Search the entries for the word "development". Copy every line where it turns up.

[Data listing Boundary: Start]

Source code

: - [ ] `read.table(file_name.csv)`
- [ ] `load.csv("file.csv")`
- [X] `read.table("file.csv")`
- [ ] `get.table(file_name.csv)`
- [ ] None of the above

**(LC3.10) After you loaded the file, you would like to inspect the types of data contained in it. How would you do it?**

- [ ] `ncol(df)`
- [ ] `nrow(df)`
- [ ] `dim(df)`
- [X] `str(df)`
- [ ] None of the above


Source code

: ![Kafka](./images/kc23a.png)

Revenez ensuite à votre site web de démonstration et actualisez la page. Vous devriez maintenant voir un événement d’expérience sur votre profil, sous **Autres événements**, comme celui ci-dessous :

[Data listing Boundary: End]
[Data listing Boundary: Start]

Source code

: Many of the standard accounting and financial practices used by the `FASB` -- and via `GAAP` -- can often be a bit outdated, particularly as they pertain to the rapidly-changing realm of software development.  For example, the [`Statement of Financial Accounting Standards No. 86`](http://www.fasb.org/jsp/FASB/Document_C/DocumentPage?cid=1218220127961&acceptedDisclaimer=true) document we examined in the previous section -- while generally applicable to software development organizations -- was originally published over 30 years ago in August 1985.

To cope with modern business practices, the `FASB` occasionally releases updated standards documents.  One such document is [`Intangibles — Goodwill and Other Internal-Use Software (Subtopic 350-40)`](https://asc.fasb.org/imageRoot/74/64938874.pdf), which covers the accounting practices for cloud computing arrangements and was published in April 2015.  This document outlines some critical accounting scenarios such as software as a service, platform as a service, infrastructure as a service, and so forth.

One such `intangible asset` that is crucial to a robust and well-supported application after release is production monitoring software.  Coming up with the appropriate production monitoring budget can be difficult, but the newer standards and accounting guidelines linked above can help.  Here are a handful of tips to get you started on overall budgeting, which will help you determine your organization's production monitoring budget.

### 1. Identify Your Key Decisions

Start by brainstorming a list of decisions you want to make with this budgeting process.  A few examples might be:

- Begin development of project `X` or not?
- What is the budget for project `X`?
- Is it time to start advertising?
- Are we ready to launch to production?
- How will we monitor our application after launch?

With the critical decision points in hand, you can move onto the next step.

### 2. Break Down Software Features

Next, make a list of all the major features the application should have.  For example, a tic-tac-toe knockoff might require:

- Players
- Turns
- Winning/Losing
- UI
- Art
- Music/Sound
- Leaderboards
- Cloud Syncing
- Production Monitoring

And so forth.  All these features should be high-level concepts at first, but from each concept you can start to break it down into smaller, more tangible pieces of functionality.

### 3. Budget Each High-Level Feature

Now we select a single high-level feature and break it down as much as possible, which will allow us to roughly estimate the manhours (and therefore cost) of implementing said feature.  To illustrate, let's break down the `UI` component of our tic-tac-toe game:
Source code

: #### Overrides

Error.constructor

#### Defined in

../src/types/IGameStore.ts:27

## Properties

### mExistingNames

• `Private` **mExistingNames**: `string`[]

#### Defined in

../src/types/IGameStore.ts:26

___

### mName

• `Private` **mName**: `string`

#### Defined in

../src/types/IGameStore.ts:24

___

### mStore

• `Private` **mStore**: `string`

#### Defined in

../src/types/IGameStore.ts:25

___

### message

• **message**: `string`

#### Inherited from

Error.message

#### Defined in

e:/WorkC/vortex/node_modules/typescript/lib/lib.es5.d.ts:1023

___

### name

[Data listing Boundary: End]

**Exercise result**
: Many of the standard accounting and financial practices used by the `FASB` -- and via `GAAP` -- can often be a bit outdated, particularly as they pertain to the rapidly-changing realm of software development.  For example, the [`Statement of Financial Accounting Standards No. 86`](http://www.fasb.org/jsp/FASB/Document_C/DocumentPage?cid=1218220127961&acceptedDisclaimer=true) document we examined in the previous section -- while generally applicable to software development organizations -- was originally published over 30 years ago in August 1985.
- Begin development of project `X` or not?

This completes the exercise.